Wednesday 26th October 2016                 Change text size:

Get on your bike

Get on your bike

The London Cycle Campaign implores the Mayor of London to “Go Dutch“. Rob Steadman asks whether improved conditions for cyclists could benefit the UK’s city centres.

In the Netherlands nearly a quarter of all journeys are taken by bicycle. In a culture that has taken decades to establish, bikes are now a common part of everyday life across the country, with strict laws surrounding the usage and etiquette involved in cycling in urban areas.

The benefits of cycling as a means of transport are obvious; it’s cheap, it’s healthier, they cause fewer deaths and injuries, create less noise pollution, they do not pollute the air and do not contribute to carbon emissions.

Here in the UK, inner city transport policies have historically been biased towards motorists. Now, arguably, there is an air of antagonism between some cyclists and motorists on UK roads.

There have been increasing numbers of reports regarding the war between modes of transport. In July 2011, several publications reported on how 49-year-old cyclist, Simon Page, was punched to the ground by a frustrated motorist trying to overtake him, in south-east London.

The incident was caught on camera and uploaded to YouTube and a viral campaign to track the assailant ensued. Before too long 29-year-old John Nicholls was arrested and charged with assault. Many cyclists now wear headcams to safeguard themselves from the abuse they often receive.      

London’s roads are fairly hellish, intense volumes of traffic make it a very stressful place to drive, let alone cycle. The Netherlands, however, is a different story. Their cycling policies are strict with segregated lanes and zones laid out by officials. It is also down to the stringent traffic laws and calming methods that make the ‘bike culture’ dominant.

A feeling of respect is felt for cyclists. The origins of this culture spring from an activist group from the 1970s called Stop De Kindermoord (Stop the Child Murder). They campaigned to improve the cycle infrastructure and make the government aware of how many children were being killed on Dutch roads each year.

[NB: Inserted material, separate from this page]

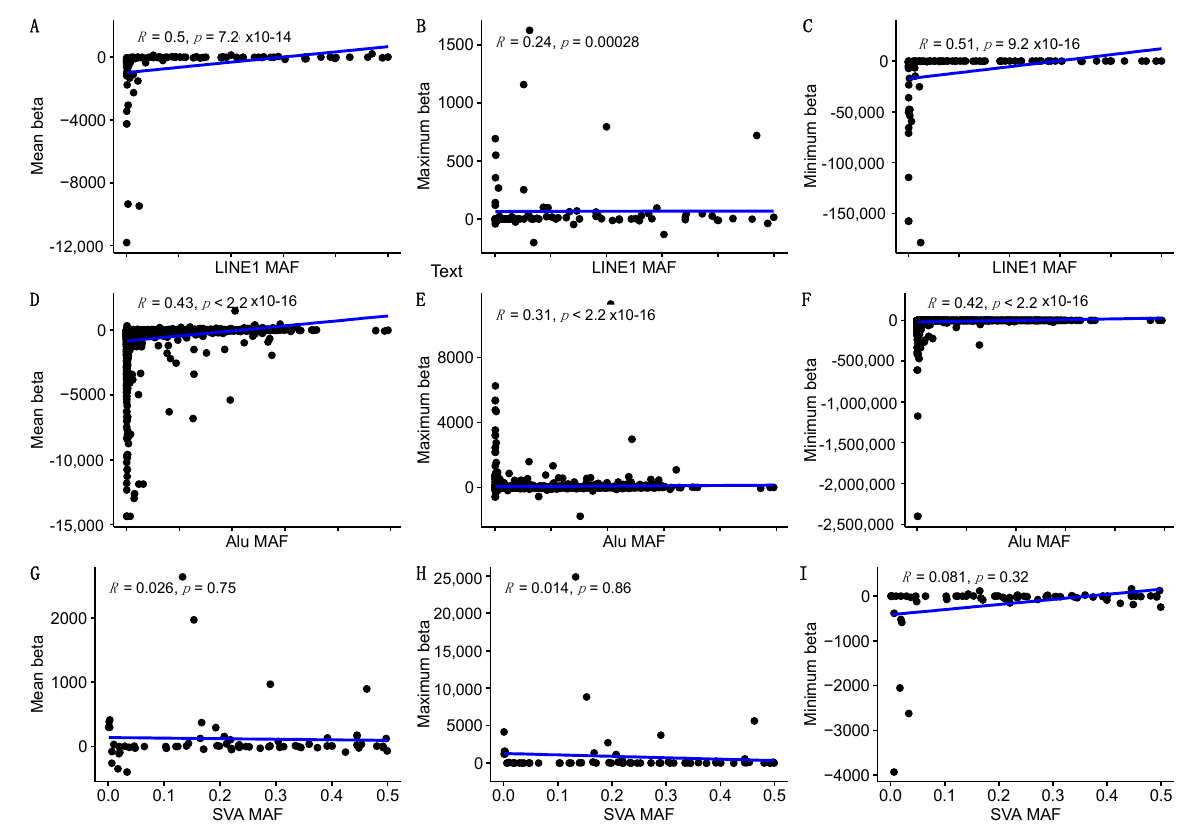
Figure 3. Correlation analysis between allele frequencies and beta values for L1, Alu and SVA. A , B and C show correlation between LINE1 MAF and its effect size and direction. D , E and F show correlation between Alu MAF and its effect size and direction. Panels G , H and I show correlation between SVA MAF and its effect size and direction. Mean beta is an average effect size for a specific TE, maximum beta shows activating effects for specific TE and minimum beta indicates suppressive regulatory effect. The effect of LINE1 and Alu elements had clear MAF dependent correlation. SVA effect did not correlate with MAF.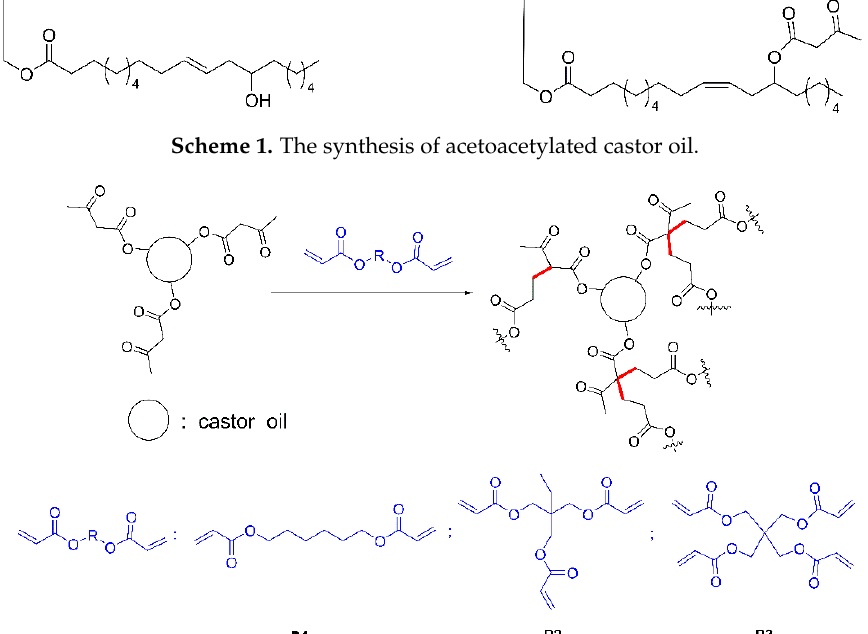
Table 1. Film codes and the ratio of materials of the Michael addition reaction.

Now the Netherlands – along with Sweden and the UK – have the world’s lowest number of road fatalities a year, according to a recent report by the International Traffic, Safety and Data Analysis Group.  

In the lead up to the London 2012 Mayoral elections, London Cycling Campaign (LCC), a group calling for improved conditions for cyclists in London, have recently decided that their biggest campaign to put forth to the Mayor of London is to “Go Dutch”. By this they mean establish clearer, more acknowledged space for cyclists where they can “feel safe, enjoy clear and hassle-free passage, in harmony with pedestrians and public transport”.

Mike Cavenett of the LCC said, “We hope our campaign will galvanise popular support in Greater London to persuade mayoral candidates to make our main roads safe, enjoyable and convenient so people of all abilities have the choice to travel by bike.

The Dutch approach to streets involves giving people on bikes equality, priority and continuity. The best case scenario would involve a winning mayoral candidate accepting that Dutch-style streets are the best route towards a healthier, happier and cleaner city.”

The LCC also stated, “The everyday journeys many Londoners would like to make by bike need to be continuous, unobstructed, and built into a network that makes cycling an easy choice from A to B – as it is in the Netherlands”.  

If successful the campaign could encourage more people to use bicycles, which could be of huge importance to carbon emissions in London.

According to Transport for London’s (TFL) fifth annual monitoring report, carbon emissions have been reduced by 22% since the implementation of the congestion charge back in 2003, which saw “increased use of bicycles”. Further reductions in vehicle usage could push that figure higher.